在深度学习研究领域,论文结果的可复现性是一个很大的问题.遑论各种paper中的代码,有时候就是自己写的代码,都难以保证可复现性:即使使用同样的网络结构,同样的数据库,在同一台机器上训练,训练的结果都有差别.这一现象很大程度上是由于深度学习训练过程中的随机性造成的.
Tips: pytorch的可复现性会受到pytorch版本和操作系统平台的影响.
下面通过一个例子来演示如何设置pytorch的随机种子
# Train a model to fit a line y=mx using given data points
import torch
## Uncomment the two lines below to make the training reproducible.
#seed = 3
#torch.manual_seed(seed)
# set device to CUDA if available, else to CPU
device = torch.device('cuda' if torch.cuda.is_available() else 'cpu')
print('Device:', device)
# N - number of data points
# n_inputs - number of input variables
# n_hidden - number of units in the hidden layer
# n_outputs - number of outputs
N, n_inputs, n_hidden, n_outputs = 5, 1, 100, 1
# Input 7 pairs of (x, y) input values
x = torch.tensor([[0.0], [1.0], [2.0], [3.0], [4.0], [5.0], [6.0], [7.0]], device=device)

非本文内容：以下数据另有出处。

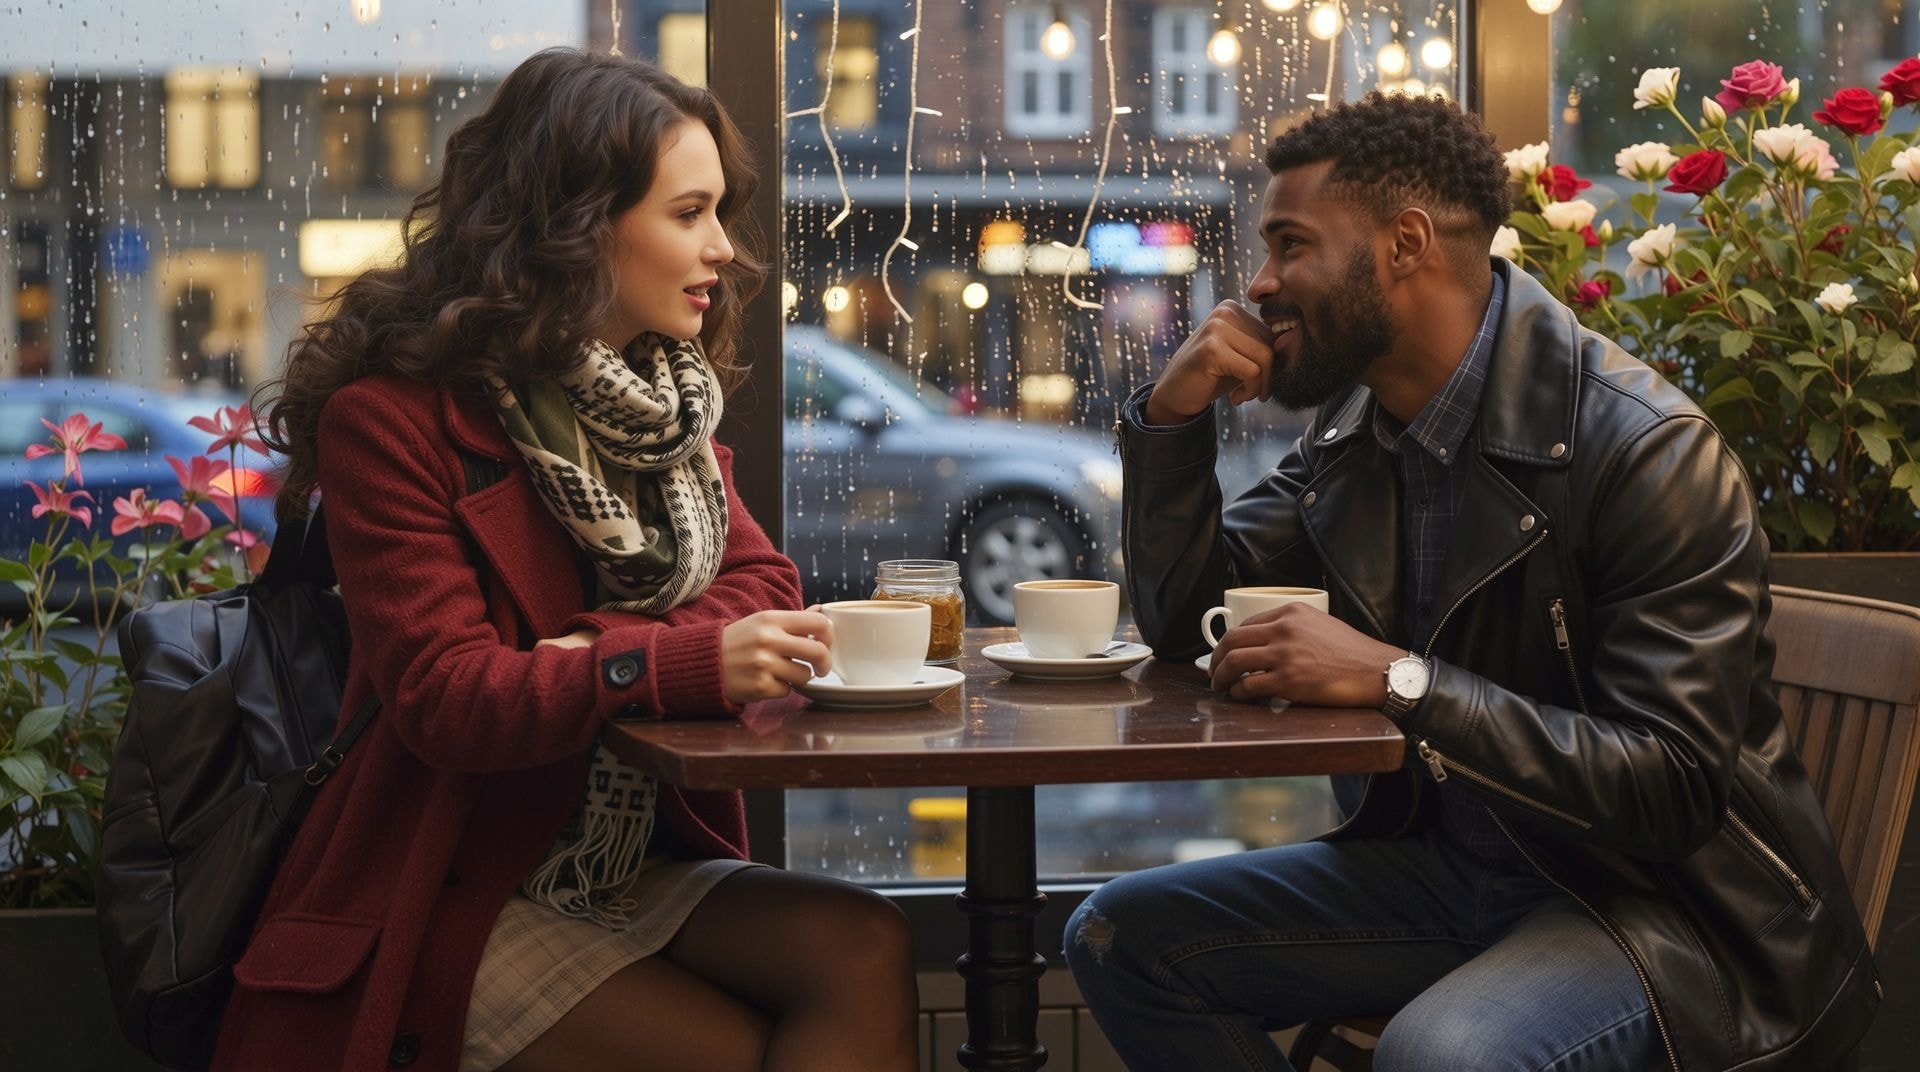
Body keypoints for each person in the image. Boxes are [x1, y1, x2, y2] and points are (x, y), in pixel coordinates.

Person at [1067, 93, 1878, 1071]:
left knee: (1442, 1053)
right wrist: (1169, 422)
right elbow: (1190, 628)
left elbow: (1669, 790)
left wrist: (1399, 681)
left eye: (1290, 245)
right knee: (1120, 936)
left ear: (1405, 243)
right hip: (1449, 874)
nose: (1262, 283)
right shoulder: (1358, 433)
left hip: (1655, 911)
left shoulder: (1648, 451)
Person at [218, 50, 919, 1072]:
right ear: (578, 225)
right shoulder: (393, 422)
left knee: (867, 942)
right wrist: (674, 661)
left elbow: (764, 584)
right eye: (689, 213)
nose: (724, 248)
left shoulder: (658, 408)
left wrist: (594, 647)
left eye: (719, 212)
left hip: (617, 856)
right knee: (739, 1050)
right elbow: (447, 697)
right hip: (445, 877)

y = torch.tensor([[0.0], [10.0], [20.0], [30.0], [40.0], [50.0], [60.0], [70.0]], device=device)
# Make a 3 layer neural network with an input layer, hidden layer and output layer
model = torch.nn.Sequential(
torch.nn.Linear(n_inputs, n_hidden),
torch.nn.ReLU(),
torch.nn.Linear(n_hidden, n_outputs)
)
# Move the model to the device
model.to(device)
# Define the loss function to be the mean squared error loss
loss_fn = torch.nn.MSELoss(reduction='sum')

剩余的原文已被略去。